== ACTIVITIES ==
[1] Reproduce the passage from the zebrafish workshop report below, starting with "Researchers showcased projects" and going on through "and collaborative infrastructures.".
[2] Answer these questions from the zebrafish workshop report below:
(a) The workshop took place ahead of which conference?
(b) On what date was the report published?
(c) What three things did participants emphasize the need for?

== TEXT SEGMENT ==
Published on 08.07.2025

Advances and Challenges in Zebrafish Image and Video Analysis

Helmholtz Imaging Conference 2025, Potsdam, Schinkelhalle, Pre-conference workshop on Advances and Challenges in Zebrafish Image and Video Analysis, group photo

Ahead of the Helmholtz Imaging Conference 2025, a dedicated pre-conference workshop brought together a diverse group of researchers and imaging experts from different backgrounds, all of whom work with the widely used model organism, the zebrafish. Participants exchanged ideas and shared technical progress in image and video analysis, as well as explored common challenges. The workshop aimed to foster community interaction, encourage collaboration, and identify synergies across research domains.

Researchers showcased projects spanning spatially resolved genomics, toxicology, imaging device development, data management, and AI-driven image analysis, all using zebrafish models. Talks highlighted major technical hurdles such as annotation workloads, data storage, segmentation accuracy, embedding limitations, image artefacts, image registration and reproducibility. Participants emphasized the need for customized imaging pipelines, shared tools, and collaborative infrastructures.

Particular attention was given to:

  • The importance of contextualizing genomics through imaging (time and space integration)

== LISTED ENTRIES ==
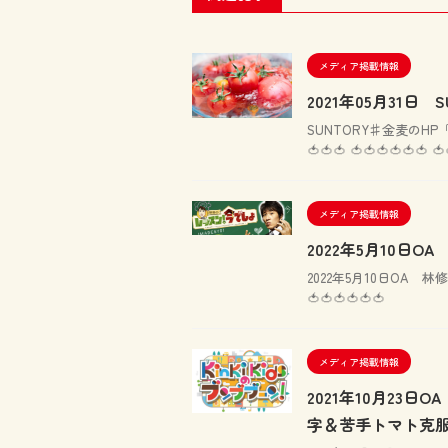
メディア掲載情報
2021年05月31日 
SUNTORY♯金麦のHP
🍅🍅🍅 🍅🍅🍅🍅🍅🍅 🍅
メディア掲載情報
2022年5月10日
2022年5月10日OA
🍅🍅🍅🍅🍅🍅
メディア掲載情報
2021年10月23日
字＆苦手トマト克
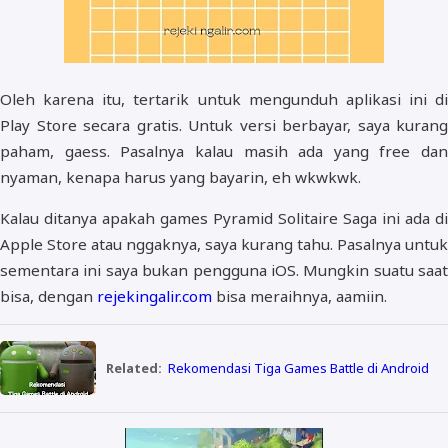
Oleh karena itu, tertarik untuk mengunduh aplikasi ini di
Play Store secara gratis. Untuk versi berbayar, saya kurang
paham, gaess. Pasalnya kalau masih ada yang free dan
nyaman, kenapa harus yang bayarin, eh wkwkwk.
Kalau ditanya apakah games Pyramid Solitaire Saga ini ada di
Apple Store atau nggaknya, saya kurang tahu. Pasalnya untuk
sementara ini saya bukan pengguna iOS. Mungkin suatu saat
bisa, dengan
rejekingalir.com
bisa meraihnya, aamiin.
Related:
Rekomendasi Tiga Games Battle di Android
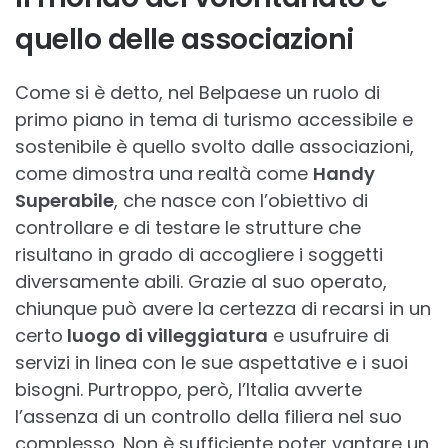
quello delle associazioni
Come si è detto, nel Belpaese un ruolo di
primo piano in tema di turismo accessibile e
sostenibile è quello svolto dalle associazioni,
come dimostra una realtà come
Handy
Superabile
, che nasce con l’obiettivo di
controllare e di testare le strutture che
risultano in grado di accogliere i soggetti
diversamente abili. Grazie al suo operato,
chiunque può avere la certezza di recarsi in un
certo
luogo di villeggiatura
e usufruire di
servizi in linea con le sue aspettative e i suoi
bisogni. Purtroppo, però, l’Italia avverte
l’assenza di un controllo della filiera nel suo
complesso. Non è sufficiente poter vantare un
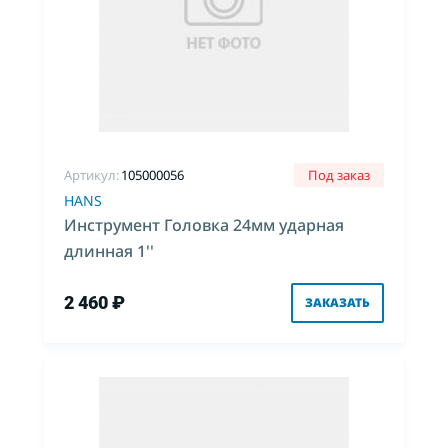
Артикул:
105000056
Под заказ
HANS
Инструмент Головка 24мм ударная
длинная 1''
2 460 ₽
ЗАКАЗАТЬ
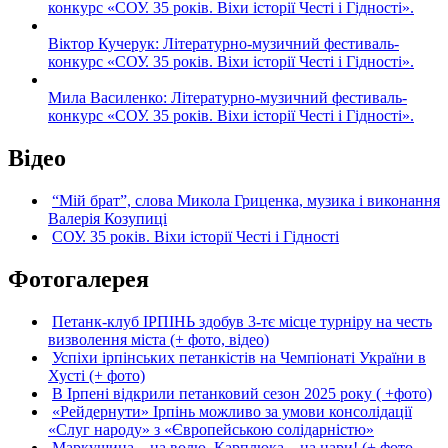
конкурс «СОУ. 35 років. Віхи історії Честі і Гідності».
Віктор Кучерук: Літературно-музичний фестиваль-
конкурс «СОУ. 35 років. Віхи історії Честі і Гідності».
Мила Василенко: Літературно-музичний фестиваль-
конкурс «СОУ. 35 років. Віхи історії Честі і Гідності».
Відео
“Мій брат”, слова Микола Гриценка, музика і виконання
Валерія Козупиці
СОУ. 35 років. Віхи історії Честі і Гідності
Фотогалерея
Петанк-клуб ІРПІНЬ здобув 3-тє місце турніру на честь
визволення міста (+ фото, відео)
Успіхи ірпінських петанкістів на Чемпіонаті України в
Хусті (+ фото)
В Ірпені відкрили петанковий сезон 2025 року ( +фото)
«Рейдернути» Ірпінь можливо за умови консолідації
«Слуг народу» з «Європейською солідарністю»
Маркушина – на волю, Карплюка – на нари! (+ фото,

== SOLVED PROBLEMS ==
[1]
Researchers showcased projects spanning spatially resolved genomics, toxicology, imaging device development, data management, and AI-driven image analysis, all using zebrafish models. Talks highlighted major technical hurdles such as annotation workloads, data storage, segmentation accuracy, embedding limitations, image artefacts, image registration and reproducibility. Participants emphasized the need for customized imaging pipelines, shared tools, and collaborative infrastructures.

[2]
(a) The Helmholtz Imaging Conference 2025
(b) 08.07.2025
(c) Customized imaging pipelines, shared tools, and collaborative infrastructures